Essa é uma questão de completa falta de respeito em relação ao próximo. Todo mundo que faz uma festa ou um culto religioso e seu som ultrapassa os níveis de ruído estabelecidos em lei deveria ser severamente punido, multado e o seu templo ou casa de festa fechados. Os evangélicos deveriam estar lutando para que a lei fosse obedecida, dando, em primeiro lugar, o exemplo. Uma coisa simples seria cuidar do isolamento acústico dos templos, assim, poderiam se reunir a qualquer hora sem incomodar os vizinhos.

Outra coisa é a questão da ocupação do solo. Hoje as cidades enfrentam um grande problema devido ao crescimento desordenado. Na tentativa de conter isso, algumas cidades estão criando regras urbanísticas mais severas (isso quando o prefeito não está vendido para alguma construtora) visando solucionar os problemas. Essas regras incluem lugares específicos para se estabelecer comércios, moradias, igrejas, incluindo as regras para construção, como a quantidade de andares permitidos. Mesmo que outros grupos briguem para infringir as leis, o povo evangélico deveria ser o primeiro a lutar para que a lei fosse cumprida, buscando uma cidade melhor para vivermos.
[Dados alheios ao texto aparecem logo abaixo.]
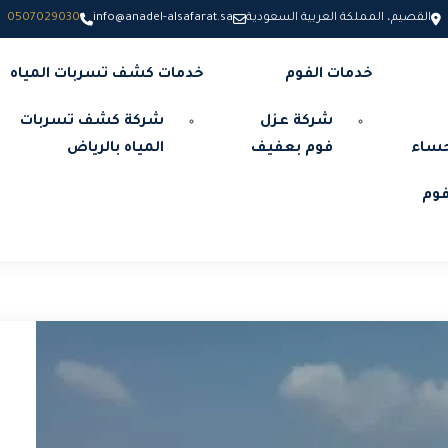
القصيم، المملكة العربية السعودية
info@anadel-alsafarat.sa
0507029030
خدمات الفوم
خدمات كشف تسربات المياه
شركة عزل
شركة كشف تسربات
حساء
فوم بعفيف
المياه بالرياض
وم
Por fim, matérias como essa da Folha mostram uma espécie de ódio e preconceito em relação ao mundo evangélico. Não é um ódio porque os “crentes” deixaram o mundo e estão vivendo para Deus, mas um ódio porque os evangélicos se juntam para lutar pelos seus próprios interesses, não se importando com a lei nem com a cidade. Há uma máxima antiga que diz: “Não faça aos outros o que não gostaria que fizessem com você”. Jesus inverte essa lógica, tornando-a positiva, e diz: “Faça aos outros o que você gostaria que fizessem com você”. O mundo evangélico da mídia, a galera gospel, está mergulhado em uma profunda contradição: lutam para infringir as leis e as regras urbanísticas, fazendo aos outros o que não gostariam que fizessem com eles. Depois vão dizer que é perseguição quando uma lei vier restringindo o horário dos cultos estabelecendo punições severas. Não será perseguição. Estarão colhendo o que estão plantando hoje.